10/Content Storage Service
This specification describes the Flux content storage service and the messages used to access it.
Editor: Jim Garlick <email@example.com>
The key words “MUST”, “MUST NOT”, “REQUIRED”, “SHALL”, “SHALL NOT”, “SHOULD”, “SHOULD NOT”, “RECOMMENDED”, “MAY”, and “OPTIONAL” in this document are to be interpreted as described in RFC 2119.
The Flux content storage service is the storage layer for the Flux Key Value Store (KVS). The goals of the content storage service are:
Provide storage for opaque binary blobs.
Once stored from any broker rank, content is available to all broker ranks.
Stored content is immutable.
Content may not be removed while the Flux instance is running.
Stored content is addressable by its message digest, computed using a cryptographic hash.
The cryptographic hash algorithm is configurable per instance.
This kind of store has interesting and well-understood properties, as explored in Venti, Git, and Perkeep (see References below), for example:
Writes are idempotent
De-duplication is automatic
The address may be used to check the integrity of the addressed content
The content service SHALL be implemented as a distributed cache with a presence on each broker rank. Each rank MAY cache content according to an implementation-defined heuristic.
Ranks > 0 SHALL make transitive load and store requests to their parent on the tree based overlay network to fill invalid cache entries, and flush dirty cache entries.
Rank 0 SHALL retain all content previously stored by the instance.
Rank 0 MAY extend its cache with an OPTIONAL backing store, the details of which are beyond the scope of this RFC.
The content service SHALL NOT be accessible by guest users.
A Flux instance SHALL select a hash algorithm at startup. This selection MUST NOT change throughout the lifetime of the instance.
The configured algorithm SHALL be made available to Flux components via the
content.hash broker attribute.
The hash algorithm:
MUST have a high enough collision resistance so that the probability of storing two different blobs with the same address is extremely unlikely
is RECOMMENDED to have high space efficiency
is RECOMMENDED to have low computational overhead
Content SHALL consist of from zero to 1,048,576 bytes of data. Content SHALL NOT be interpreted by the content service.
Note: The blob size limit was temporarily increased to one gigabyte to avoid failures resulting from extreme workloads. The original limit will be restored once KVS hdir objects are implemented.
Each unique, stored blob of content SHALL be addressable by its hash digest.
A human-readable blobref MAY be used as an alternate representation of the hash digest.

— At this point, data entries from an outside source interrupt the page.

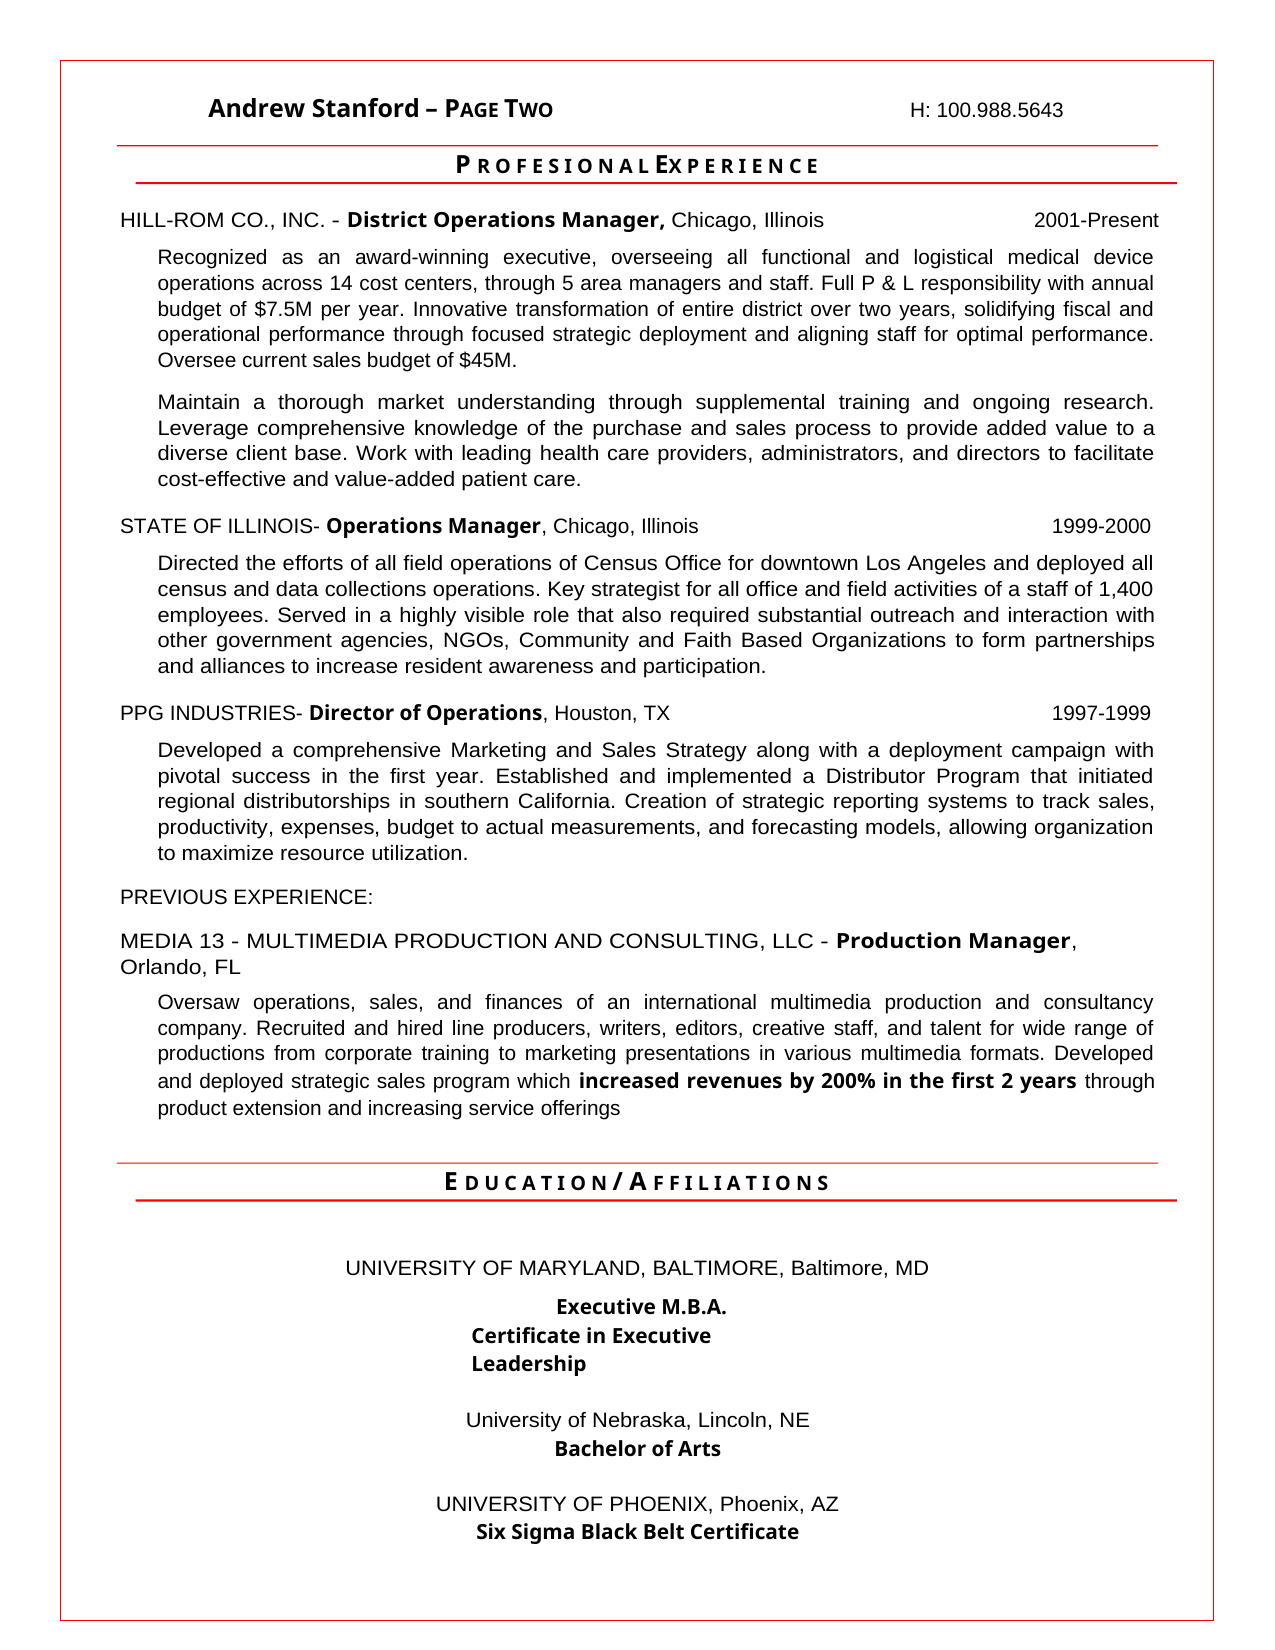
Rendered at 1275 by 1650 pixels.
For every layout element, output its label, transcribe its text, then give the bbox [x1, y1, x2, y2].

subtitle Executive M.B.A. Certificate in Executive Leadership [471, 1292, 805, 1378]
text UNIVERSITY OF MARYLAND, BALTIMORE, Baltimore, MD [110, 1256, 1165, 1280]
text E D U C A T I O N / A F F I L I A T I O N S [107, 1158, 1165, 1198]
text Directed the efforts of all field operations of Census Office for downtown Los Angeles and deployed all census and data collections operations. Key strategist for all office and field activities of a staff of 1,400 employees. Served in a highly visible role that also required substantial outreach and interaction with other government agencies, NGOs, Community and Faith Based Organizations to form partnerships and alliances to increase resident awareness and participation. [157, 551, 1155, 678]
text HILL-ROM CO., INC. - District Operations Manager, Chicago, Illinois 2001-Present [120, 205, 1169, 233]
text STATE OF ILLINOIS- Operations Manager, Chicago, Illinois 1999-2000 [120, 511, 1169, 539]
text University of Nebraska, Lincoln, NE [109, 1408, 1165, 1432]
text Oversaw operations, sales, and finances of an international multimedia production and consultancy company. Recruited and hired line producers, writers, editors, creative staff, and talent for wide range of productions from corporate training to marketing presentations in various multimedia formats. Developed and deployed strategic sales program which increased revenues by 200% in the first 2 years through product extension and increasing service offerings [157, 990, 1155, 1120]
text PREVIOUS EXPERIENCE: [120, 885, 1169, 909]
subtitle Bachelor of Arts [110, 1434, 1165, 1462]
text Maintain a thorough market understanding through supplemental training and ongoing research. Leverage comprehensive knowledge of the purchase and sales process to provide added value to a diverse client base. Work with leading health care providers, administrators, and directors to facilitate cost-effective and value-added patient care. [157, 389, 1155, 491]
text Developed a comprehensive Marketing and Sales Strategy along with a deployment campaign with pivotal success in the first year. Established and implemented a Distributor Program that initiated regional distributorships in southern California. Creation of strategic reporting systems to track sales, productivity, expenses, budget to actual measurements, and forecasting models, allowing organization to maximize resource utilization. [157, 738, 1155, 865]
text MEDIA 13 - MULTIMEDIA PRODUCTION AND CONSULTING, LLC - Production Manager, Orlando, FL [120, 927, 1169, 979]
text Andrew Stanford – PAGE TWO H: 100.988.5643 [106, 90, 1165, 124]
subtitle Six Sigma Black Belt Certificate [110, 1517, 1165, 1546]
text UNIVERSITY OF PHOENIX, Phoenix, AZ [109, 1492, 1165, 1516]
text PPG INDUSTRIES- Director of Operations, Houston, TX 1997-1999 [120, 698, 1169, 726]
text P R O F E S I O N A L EX P E R I E N C E [107, 141, 1165, 180]
text Recognized as an award-winning executive, overseeing all functional and logistical medical device operations across 14 cost centers, through 5 area managers and staff. Full P & L responsibility with annual budget of $7.5M per year. Innovative transformation of entire district over two years, solidifying fiscal and operational performance through focused strategic deployment and aligning staff for optimal performance. Oversee current sales budget of $45M. [157, 245, 1155, 372]
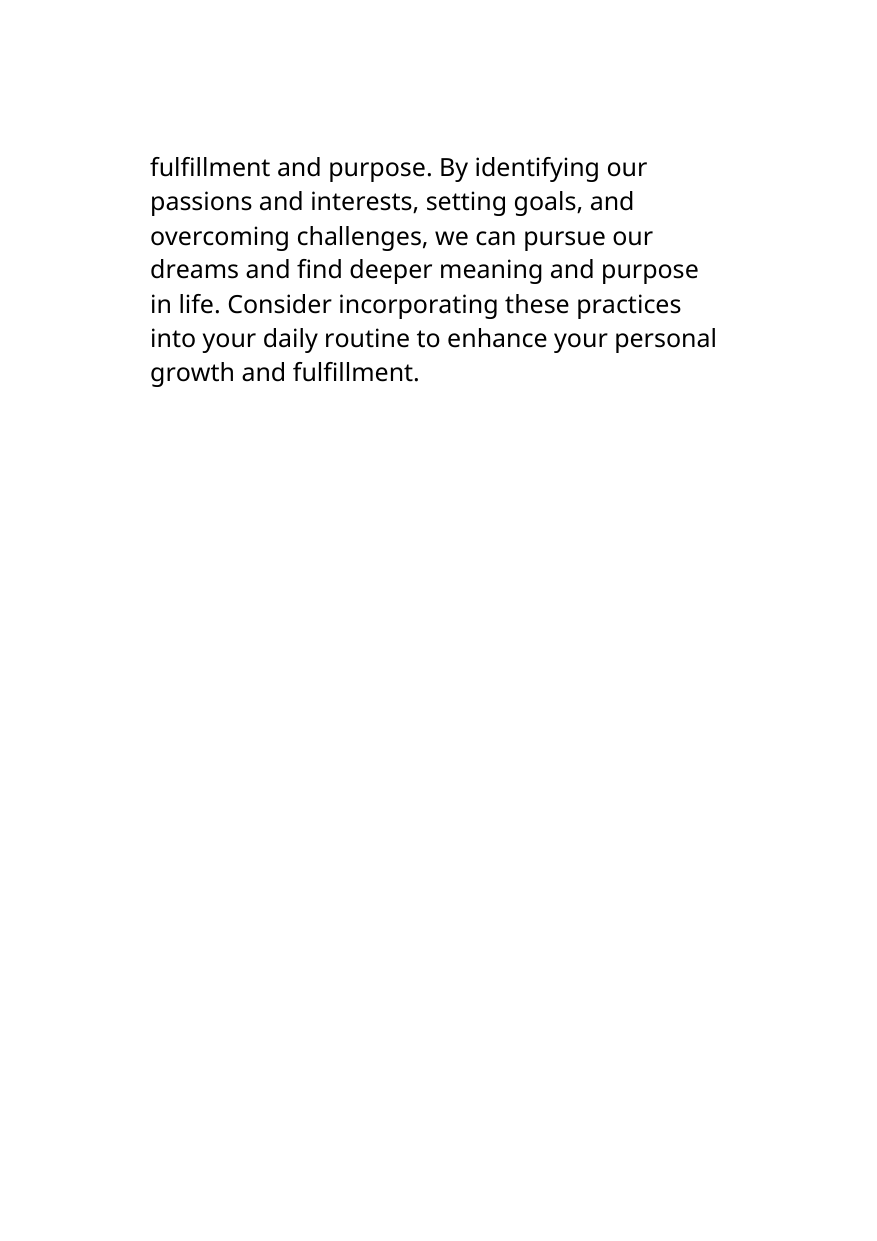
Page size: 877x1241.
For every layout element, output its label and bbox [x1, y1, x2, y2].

text [150, 150, 727, 388]
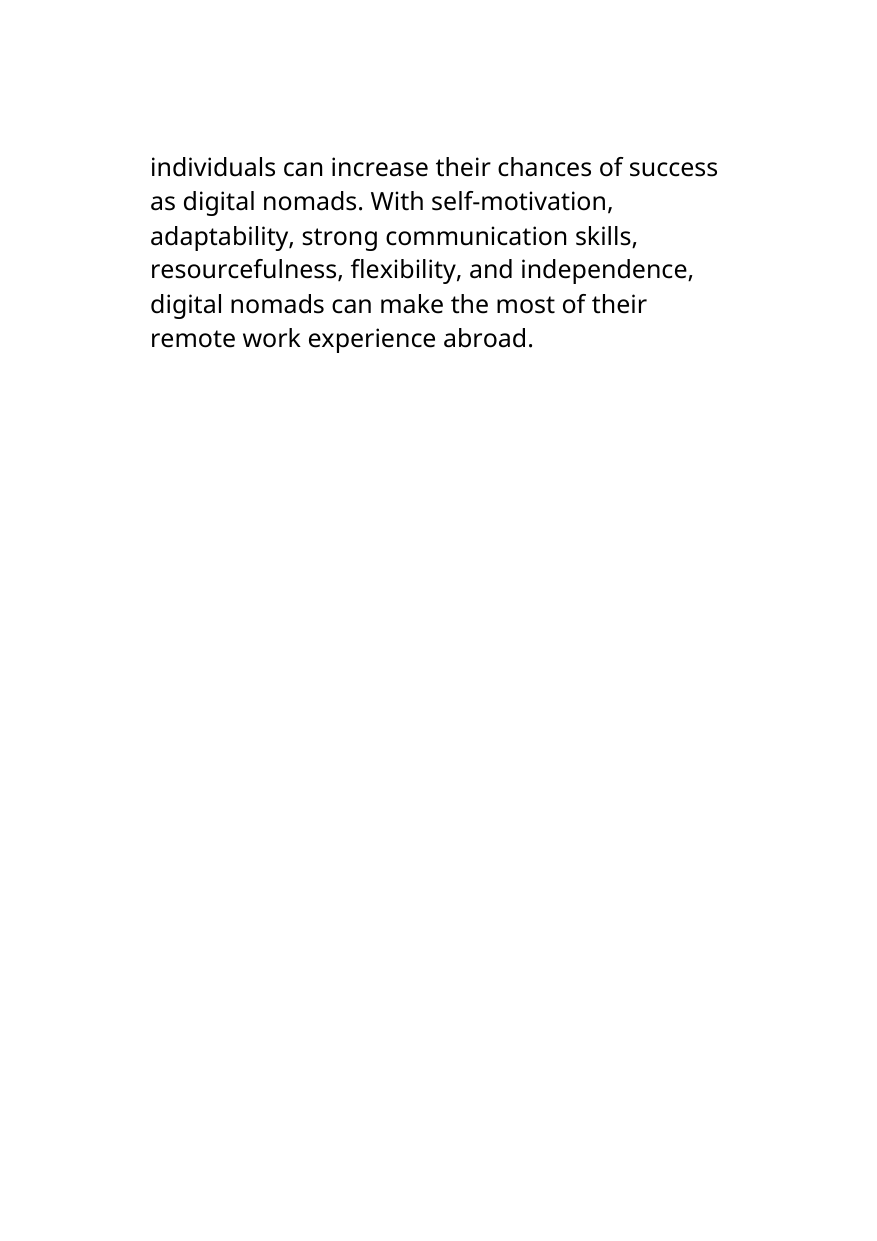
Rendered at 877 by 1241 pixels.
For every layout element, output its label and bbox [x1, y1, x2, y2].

text [150, 150, 727, 354]
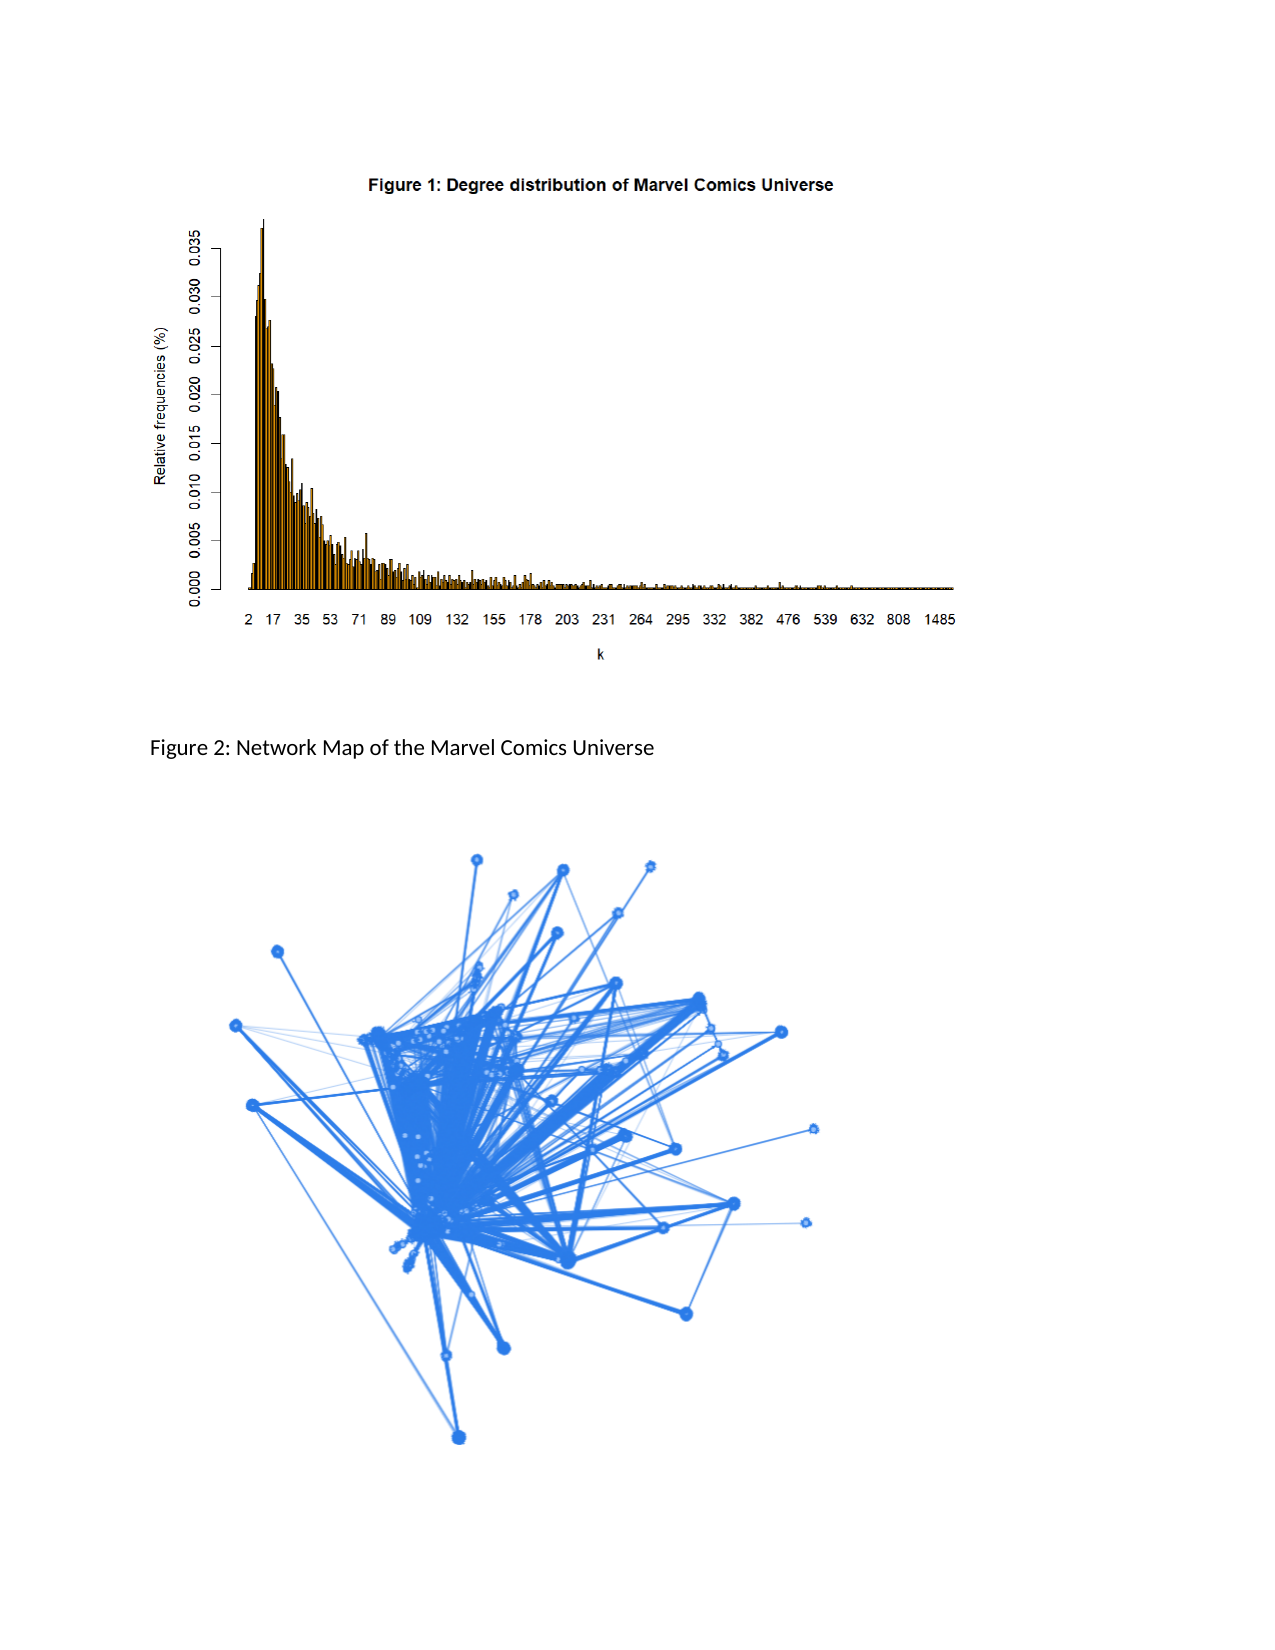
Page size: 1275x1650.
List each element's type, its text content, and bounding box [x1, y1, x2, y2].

A blobref SHALL consist of a string formed by the concatenation of:
the name of hash algorithm used to store the content
a message digest represented as a lower-case hex string
Note: “blobref” was shamelessly borrowed from Perkeep (see References below).
A store request SHALL be encoded as a Flux request message with the blob as raw payload (blob length > 0), or no payload (blob length = 0).
A store response SHALL be encoded as a Flux response message with the message digest as raw payload, or an error response.
A request to store content that exceeds the maximum size SHALL receive error number 27, “File too large”, in response.
After the successful store response is received, the blob SHALL be accessible from any rank in the instance.
A load request SHALL be encoded as a Flux request message with message digest as raw payload.
A load response SHALL be encoded as a Flux response message with blob as raw payload (blob length > 0), no payload (blob length = 0), or an error response.
A request to load unknown content SHALL receive error number 2, “No such file or directory”, in response.
A flush request SHALL cause the local rank content service to finish storing any dirty cache entries. A flush response SHALL NOT be sent until there are no dirty cache entries.
On rank 0, “dirty” SHALL be defined as “not stored on a backing store”. On rank > 0, “dirty” SHALL be defined as “not stored on rank 0”.
A flush request SHALL receive error number 38, “Function not implemented”, on rank 0 if a backing store is not configured.
A dropcache request SHALL cause the local content service to drop all non-essential entries from its cache.
References to content are the responsibility of the Flux Key Value Store. Content that the KVS no longer references MAY NOT be removed while the Flux instance is running.
A Flux instance that is configured to restart saves content before shutting down. The shutdown process, after the KVS service has been stopped, MAY choose to omit content that the final KVS root does not reference as a form of garbage collection.
Venti: a new approach to archival storage, Bell Labs, Quinlan and Dorward.